Error rate as percentage:

sum(count_over_time({container=~"mvp-.*"} | json | level="error" [5m]))
  / sum(count_over_time({container=~"mvp-.*"} [5m])) * 100

HTTP Status Analysis

All 5xx responses:

{container="mvp-backend"} | json | msg="Request processed" | status >= 500

Request count by status code:

sum by (status) (count_over_time({container="mvp-backend"} | json | msg="Request processed" [5m]))
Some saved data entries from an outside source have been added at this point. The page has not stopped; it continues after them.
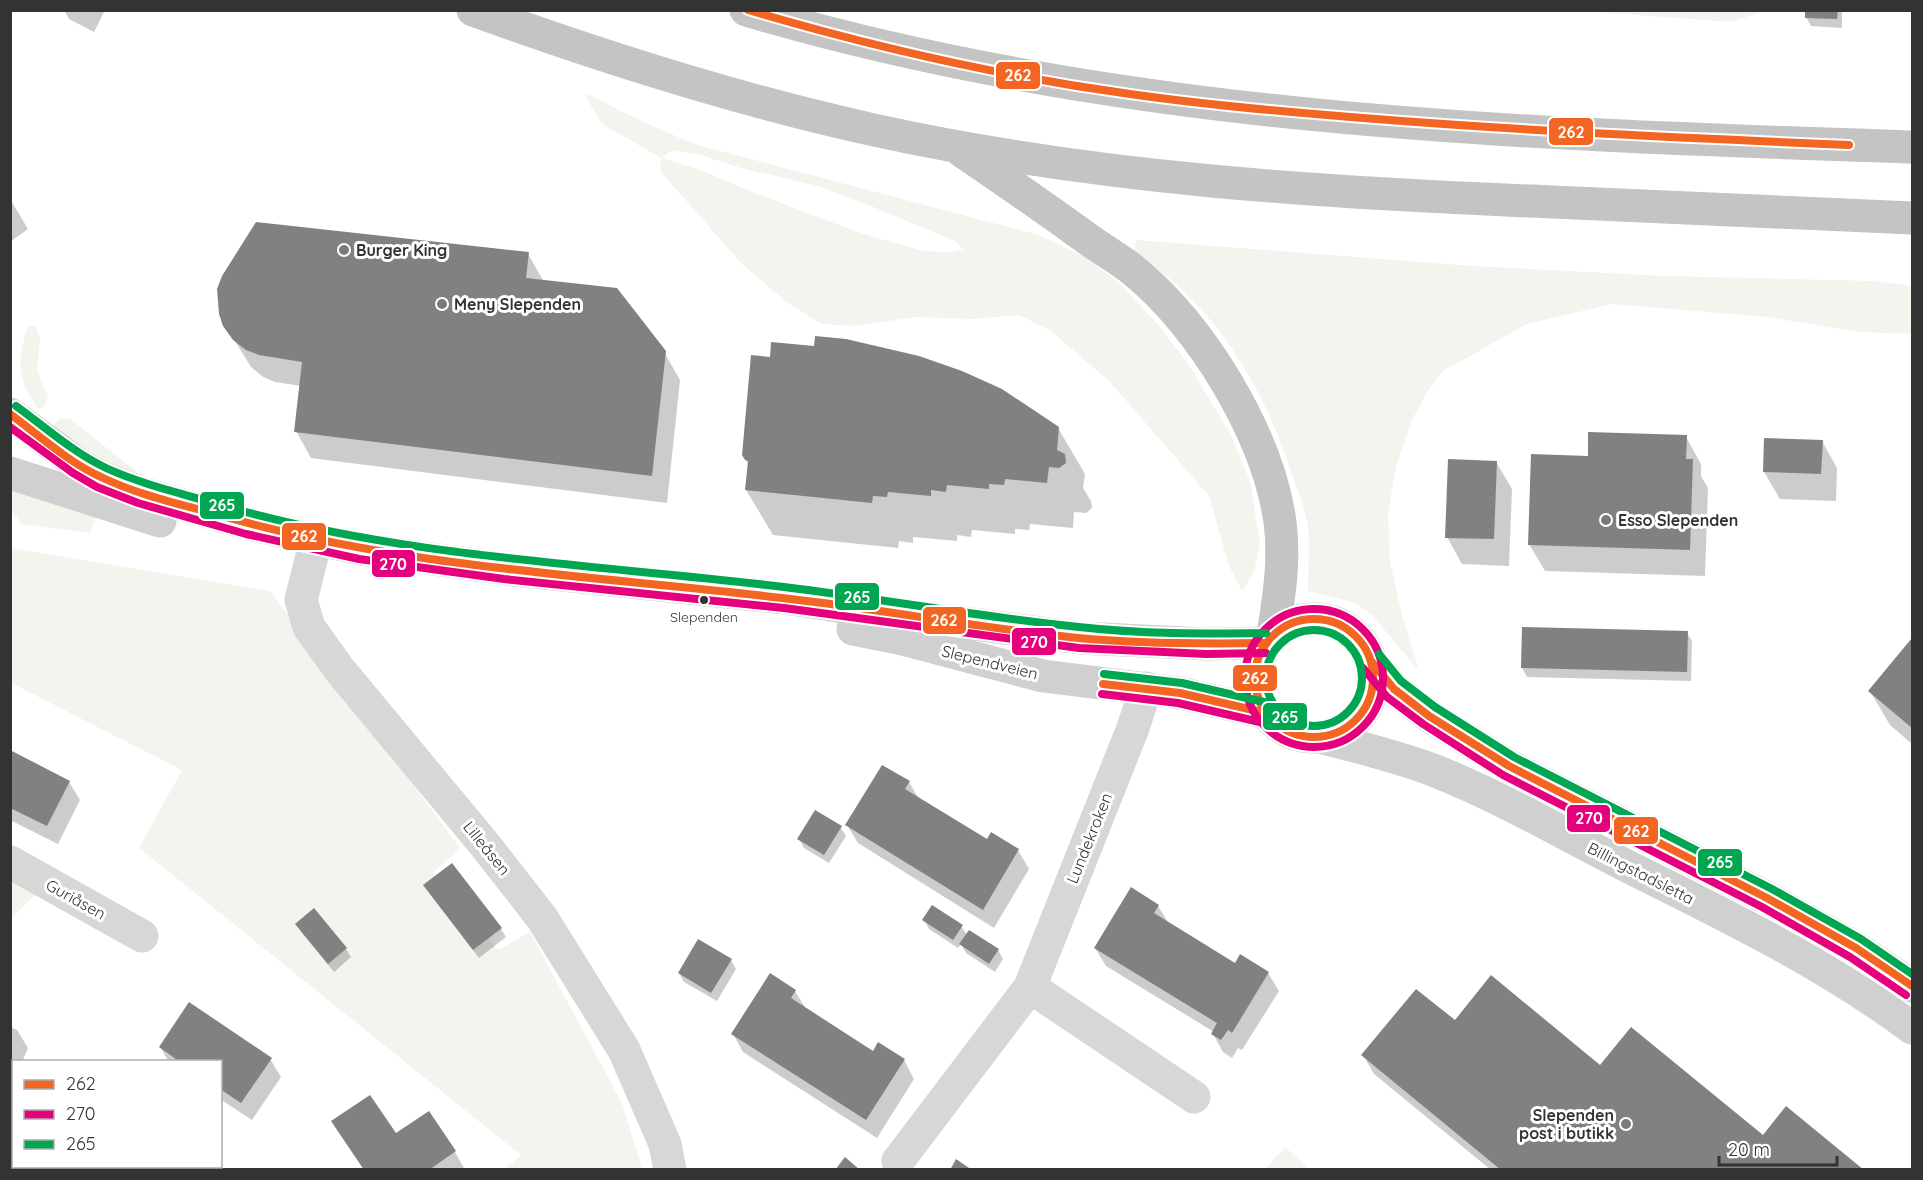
<svg xmlns="http://www.w3.org/2000/svg" width="1923" height="1180" font-family="Quicksand,sans-serif">
<style>
.green{fill:#f1f5ed;fill-rule:evenodd}
.shadow{fill:#0003}
.building{fill:#818181}
.lines{fill:none;stroke-linecap:round;stroke-linejoin:round}
.minor{stroke:#d7d7d7;stroke-width:33}
.secondary{stroke:#d0d0d0;stroke-width:33}
.motorway{stroke:#c4c4c4;stroke-width:33}
.bus-1-casing{stroke:#fff;stroke-width:12}
.bus-2-casing{stroke:#fff;stroke-width:12}
.bus-3-casing{stroke:#fff;stroke-width:12}
.bus-1{stroke:#f26522;stroke-width:8}
.bus-2{stroke:#e5007d;stroke-width:8}
.bus-3{stroke:#00a651;stroke-width:8}
.poi-dot{fill:#7a7a7a;stroke:#fff;stroke-width:2}
.bus-dot{fill:#333;stroke:#fff;stroke-width:2}
.labels{text-anchor:middle;dominant-baseline:central;stroke-width:6;stroke-linejoin:round;paint-order:stroke}
.bus-label{font-size:14px;fill:#333;stroke:#fff}
.poi-label{font-size:16px;font-weight:bold;fill:#333;stroke:#fff;text-anchor:start}
.street-label{font-size:16px;fill:#333;stroke:#fff}
.line-badge{stroke:#fff;stroke-width:2}
.badge-label{font-size:16px;text-anchor:middle;font-weight:bold;fill:#fff}
</style>
<rect width="100%" height="100%" fill="#fff"/>
<g class="green">
<polygon points="1582,11 1764,11 1731,22"/>
<path d="M584 94C599 97 609 106 623 112 647 124 672 135 698 145L1039 235 1081 255 1117 281 1155 321 1188 364 1230 433 1250 481 1260 544 1254 572 1242 591 1229 566 1209 496 1110 382 1051 331 1020 315 972 319 915 317 857 326 821 324 788 303 742 264 660 171 661 158 602 124ZM672 150 701 155 741 168 818 186 871 206 955 241 963 249 952 252 924 251 863 234 752 192 703 171 662 158Z"/>
<path d="M1137 240 1472 266 1666 276 1875 281 1912 286V334L1859 332 1767 317 1612 304 1527 324 1443 371 1427 392 1412 420 1396 466 1388 513 1390 562 1402 615 1419 671 1372 615 1355 603 1308 591C1308 570 1310 547 1308 526 1305 507 1296 487 1290 469 1259 376 1214 307 1133 250Z"/>
<path d="M28 325 36 327 40 338 37 370 48 397 44 407 38 409C16 376 17 362 28 325Z"/>
<path d="M61 418 70 419 151 483C113 468 83 454 53 425Z"/>
<polygon points="11,489 96,517 90,533 22,524 11,511"/>
<polygon points="10,548 270,591 460,848 433,873 498,950 530,932 622,1103 642,1169 505,1169 521,1155 139,848 182,770 11,683"/>
<polygon points="11,879 38,892 11,919"/>
<polygon points="1285,1147 1309,1169 1265,1169"/>
</g>
<g class="shadow">
<polygon points="64,10 105,10 94,32 69,19"/>
<polygon points="1806,10 1842,10 1842,28 1811,26 1806,17"/>
<polygon points="10,199 28,229 10,242"/>
<polygon points="528,254 544,282 664,352 680,380 667,503 311,458 296,431 301,386 275,382 263,377 251,367 225,325"/>
<polygon points="1058,428 1085,474 1083,488 1091,501 1092,508 1086,513 1074,512 1073,528 1030,524 1029,530 1015,529 1015,534 972,530 971,537 957,535 957,541 913,537 913,543 899,541 898,548 773,535 746,490 749,465 743,455"/>
<polygon points="1686,437 1701,464 1701,476 1708,488 1705,576 1545,571 1529,544 1589,458"/>
<polygon points="1765,439 1822,441 1837,468 1836,501 1780,499 1764,472"/>
<polygon points="1496,462 1512,489 1509,566 1462,564 1447,537"/>
<polygon points="1687,633 1692,641 1691,681 1527,677 1522,668"/>
<polygon points="1912,641 1912,744 1890,725 1870,691"/>
<polygon points="10,752 69,782 80,800 58,844 10,820"/>
<polygon points="909,782 919,799 987,842 992,834 1018,850 1029,869 994,928 858,843 847,825"/>
<polygon points="840,827 846,836 829,863 804,848 799,839"/>
<polygon points="430,894 501,929 506,937 479,958"/>
<polygon points="1158,906 1169,924 1236,965 1268,973 1279,991 1242,1050 1238,1048 1232,1058 1223,1052 1213,1034 1214,1032 1106,966 1095,948"/>
<polygon points="924,920 961,926 967,935 969,932 998,950 1003,959 995,972 966,953 961,944 958,948 929,929"/>
<polygon points="297,924 346,949 351,957 334,972 302,933"/>
<polygon points="731,960 736,969 717,1001 684,982 679,973"/>
<polygon points="795,991 806,1009 873,1053 904,1060 914,1079 877,1138 743,1052 733,1034"/>
<polygon points="1455,1022 1600,1067 1763,1137 1862,1170 1491,1170 1374,1074 1363,1055"/>
<polygon points="10,1027 17,1030 28,1048 22,1062 14,1062 14,1080 11,1086"/>
<polygon points="160,1047 270,1059 281,1077 252,1120 220,1099 220,1062 169,1062"/>
<polygon points="14,1093 14,1145 10,1143 10,1102"/>
<polygon points="396,1135 455,1152 465,1170 364,1170"/>
</g>
<g class="building">
<polygon points="1805,10 1838,10 1837,19 1805,18"/>
<polygon points="256,222 529,252 526,278 617,288 666,351 652,476 294,432 302,362 259,355 246,350 233,340 223,326 219,314 217,289 222,276"/>
<polygon points="815,336 846,339 919,356 962,371 1002,389 1059,427 1057,450 1065,454 1066,463 1059,468 1049,467 1047,483 1005,479 1004,485 989,484 989,489 947,485 946,492 931,490 931,496 888,492 887,497 873,496 872,503 745,490 748,461 745,460 742,455 751,355 770,357 771,342 814,346"/>
<polygon points="1588,432 1687,435 1686,459 1693,459 1690,550 1528,545 1531,454 1588,456"/>
<polygon points="1764,438 1823,440 1821,474 1763,472"/>
<polygon points="1448,459 1497,461 1494,539 1445,538"/>
<polygon points="1522,627 1688,631 1687,672 1521,668"/>
<polygon points="1912,638 1912,728 1868,691"/>
<polygon points="10,750 70,781 47,826 10,808"/>
<polygon points="882,765 910,781 905,789 987,839 991,832 1019,849 983,910 845,825"/>
<polygon points="815,810 842,826 824,855 797,839"/>
<polygon points="452,863 502,928 473,950 423,885"/>
<polygon points="1131,887 1159,905 1154,913 1235,963 1240,954 1269,972 1232,1033 1228,1030 1221,1040 1211,1034 1217,1023 1094,948"/>
<polygon points="932,905 963,925 953,940 922,920"/>
<polygon points="314,908 347,948 328,964 295,924"/>
<polygon points="969,930 999,949 989,964 959,944"/>
<polygon points="698,939 732,959 711,993 678,973"/>
<polygon points="770,973 796,990 791,998 873,1051 878,1042 905,1059 866,1120 731,1034"/>
<polygon points="1491,975 1600,1065 1631,1027 1763,1135 1786,1106 1864,1170 1501,1170 1361,1055 1416,989 1455,1020"/>
<polygon points="189,1002 272,1058 241,1103 220,1089 220,1062 180,1062 159,1047"/>
<polygon points="13,1090 14,1090 14,1138 10,1137 10,1097"/>
<polygon points="370,1095 396,1133 429,1111 456,1151 429,1170 364,1170 331,1121"/>
<polygon points="845,1157 860,1170 835,1170"/>
<polygon points="956,1159 972,1170 950,1170"/>
<polygon points="36,1166 151,1166 159,1169 35,1170"/>
</g>
<g class="lines">
<g class="minor">
<polyline points="316,540 301,600 309,627 339,669 485,845 542,918 624,1050 665,1144 670,1170"/>
<polyline points="10,862 142,936"/>
<polyline points="1030,987 1194,1097"/>
<polyline points="898,1161 1030,987 1133,728 1146,688"/>
</g>
<g class="secondary">
<polyline points="10,414 78,464 101,477 142,493 248,524 360,549 505,569 785,598 850,608 1080,638 1206,644 1266,643"/>
<polyline points="10,473 160,521"/>
<circle cx="1314" cy="678" r="59"/>
<polyline points="853,629 899,638 1043,676 1180,693 1266,713"/>
<polyline points="1371,661 1394,689 1429,716 1509,766 1767,898 1856,948 1912,986"/>
<path d="M1320 737C1358 747 1396 756 1433 770 1502 797 1567 836 1633 869 1729 917 1826 964 1912 1028"/>
</g>
<g class="motorway">
<path d="M473 10C605 58 738 100 874 130 1097 179 1326 193 1553 202 1673 208 1793 213 1912 218"/>
<path d="M746 10C1123 122 1522 134 1912 147"/>
<path d="M962 151C1006 181 1049 211 1092 242 1106 252 1121 260 1134 271 1201 325 1268 435 1280 522 1285 560 1279 597 1273 635"/>
</g>
<g class="bus-1-casing">
<g id="bus-1">
<path d="M748 10C873 47 1000 76 1130 94 1207 105 1285 112 1363 118 1525 131 1687 138 1849 145"/>
<path d="M10 414C40 436 68 462 101 477 136 494 175 503 212 513 397 568 591 575 782 598 881 609 979 628 1078 638 1140 644 1204 644 1266 643"/>
<circle cx="1314" cy="678" r="59"/>
<polyline points="1371,661 1394,689 1429,716 1509,766 1767,898 1856,948 1912,986"/>
<polyline points="1103,684 1180,693 1266,713"/>
</g>
</g>
<g class="bus-2-casing">
<g id="bus-2">
<polyline points="10,427 73,473 97,487 138,503 246,534 359,559 504,579 784,608 1079,648 1206,654 1266,653"/>
<circle cx="1314" cy="678" r="69"/>
<polyline points="1363,668 1387,697 1423,724 1503,775 1762,907 1850,957 1906,995"/>
<polyline points="1102,694 1178,703 1264,723"/>
</g>
</g>
<g class="bus-3-casing">
<g id="bus-3">
<path d="M16 406C45 427 74 453 106 468 141 484 180 493 217 504 401 558 595 564 784 587 883 599 980 617 1079 627 1141 634 1204 634 1266 633"/>
<circle cx="1314" cy="678" r="48"/>
<polyline points="1379,654 1401,681 1435,707 1514,757 1772,889 1861,939 1912,974"/>
<polyline points="1104,674 1182,683 1268,703"/>
</g>
</g>
<use href="#bus-1" class="bus-1"/>
<use href="#bus-2" class="bus-2"/>
<use href="#bus-3" class="bus-3"/>
</g>
<g class="poi-dot">
<circle cx="344" cy="250" r="6"/>
<circle cx="442" cy="304" r="6"/>
<circle cx="1606" cy="520" r="6"/>
<circle cx="1626" cy="1124" r="6"/>
</g>
<circle class="bus-dot" cx="704" cy="600" r="5"/>
<g class="labels">
<g class="bus-label">
<text x="704" y="617">Slependen</text>
</g>
<g class="poi-label">
<text x="356" y="250">Burger King</text>
<text x="454" y="304">Meny Slependen</text>
<text x="1618" y="520">Esso Slependen</text>
<text x="1614" y="1115" text-anchor="end">Slependen<tspan x="1614" dy="18">post i butikk</tspan></text>
</g>
<g class="street-label">
<text transform="translate(990 662) rotate(14)">Slependveien</text>
<text transform="translate(1089 838) rotate(-68)">Lundekroken</text>
<text transform="translate(487 848) rotate(51)">Lilleåsen</text>
<text transform="translate(1641 873) rotate(27)">Billingstadsletta</text>
<text transform="translate(76 899) rotate(29)">Guriåsen</text>
</g>
</g>
<g class="line-badge">
<rect x="995" y="61" width="46" height="29" rx="6" fill="#f26522"/>
<rect x="1548" y="117" width="46" height="29" rx="6" fill="#f26522"/>
<rect x="199" y="491" width="46" height="29" rx="6" fill="#00a651"/>
<rect x="281" y="522" width="46" height="29" rx="6" fill="#f26522"/>
<rect x="371" y="549" width="45" height="29" rx="6" fill="#e5007d"/>
<rect x="834" y="582" width="46" height="29" rx="6" fill="#00a651"/>
<rect x="922" y="606" width="45" height="29" rx="6" fill="#f26522"/>
<rect x="1011" y="627" width="46" height="29" rx="6" fill="#e5007d"/>
<rect x="1232" y="664" width="46" height="28" rx="6" fill="#f26522"/>
<rect x="1262" y="702" width="46" height="29" rx="6" fill="#00a651"/>
<rect x="1566" y="804" width="45" height="29" rx="6" fill="#e5007d"/>
<rect x="1613" y="816" width="46" height="29" rx="6" fill="#f26522"/>
<rect x="1697" y="848" width="46" height="29" rx="6" fill="#00a651"/>
</g>
<g class="badge-label">
<text x="1018" y="81">262</text>
<text x="1571" y="138">262</text>
<text x="222" y="511">265</text>
<text x="304" y="542">262</text>
<text x="393" y="570">270</text>
<text x="857" y="603">265</text>
<text x="944" y="626">262</text>
<text x="1034" y="648">270</text>
<text x="1255" y="684">262</text>
<text x="1285" y="723">265</text>
<text x="1589" y="824">270</text>
<text x="1636" y="837">262</text>
<text x="1720" y="868">265</text>
</g>
<rect width="1923" height="1180" fill="none" stroke="#333333" stroke-width="24"/>
<rect x="12" y="1060" width="210" height="108" fill="#ffffff" stroke="#adadad" stroke-width="1.5"/>
<rect x="24" y="1080" width="30" height="9" fill="#f26522" stroke="#adadad" stroke-width="1.5"/>
<text x="66" y="1090" font-size="18" fill="#333333">262</text>
<rect x="24" y="1110" width="30" height="9" fill="#e5007d" stroke="#adadad" stroke-width="1.5"/>
<text x="66" y="1120" font-size="18" fill="#333333">270</text>
<rect x="24" y="1140" width="30" height="9" fill="#00a651" stroke="#adadad" stroke-width="1.5"/>
<text x="66" y="1150" font-size="18" fill="#333333">265</text>
<path d="M1719 1156v9h118v-9" fill="none" stroke="#333333" stroke-width="3"/>
<text x="1728" y="1156" font-size="18" fill="#333333" stroke="#ffffff" stroke-width="4.5" paint-order="stroke">20 m</text>
</svg>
Container-Specific Queries

PostgreSQL errors:

{container="mvp-postgres"} |~ "ERROR|FATAL|PANIC"

Traefik access logs:

{container="mvp-traefik"} | json

OCR processing errors:

{container="mvp-ocr"} |~ "ERROR|Exception|Traceback"

Configuration

Logging configuration is generated by scripts/ci/generate-log-config.sh:

# Generate DEBUG level config
./scripts/ci/generate-log-config.sh DEBUG

# Generate INFO level config
./scripts/ci/generate-log-config.sh INFO

This creates .env.logging which is sourced by docker-compose.

Architecture

+-----------------------------------------------------------------------+
|                         CI/CD PIPELINE                                |
|  LOG_LEVEL --> generate-log-config.sh --> .env.logging                |
+-----------------------------------------------------------------------+
                                |
                                v
+-----------------------------------------------------------------------+
|                       APPLICATION LAYER                               |
|  Frontend   Backend    OCR      Postgres   Redis    Traefik           |
|      |         |         |         |         |         |              |
|      +---------+---------+---------+---------+---------+              |
|                          |                                            |
|                Docker Log Driver (json-file, 10m x 3)                 |
+-----------------------------------------------------------------------+
                           |
                           v
              Alloy --> Loki (30-day retention) --> Grafana

Troubleshooting

Logs not appearing in Grafana

  1. Check Alloy is running: docker logs mvp-alloy
  2. Check Loki is healthy: curl http://localhost:3100/ready
  3. Verify log rotation is not too aggressive

Invalid LOG_LEVEL

Both frontend and backend will warn and fall back to 'info' if an invalid LOG_LEVEL is provided.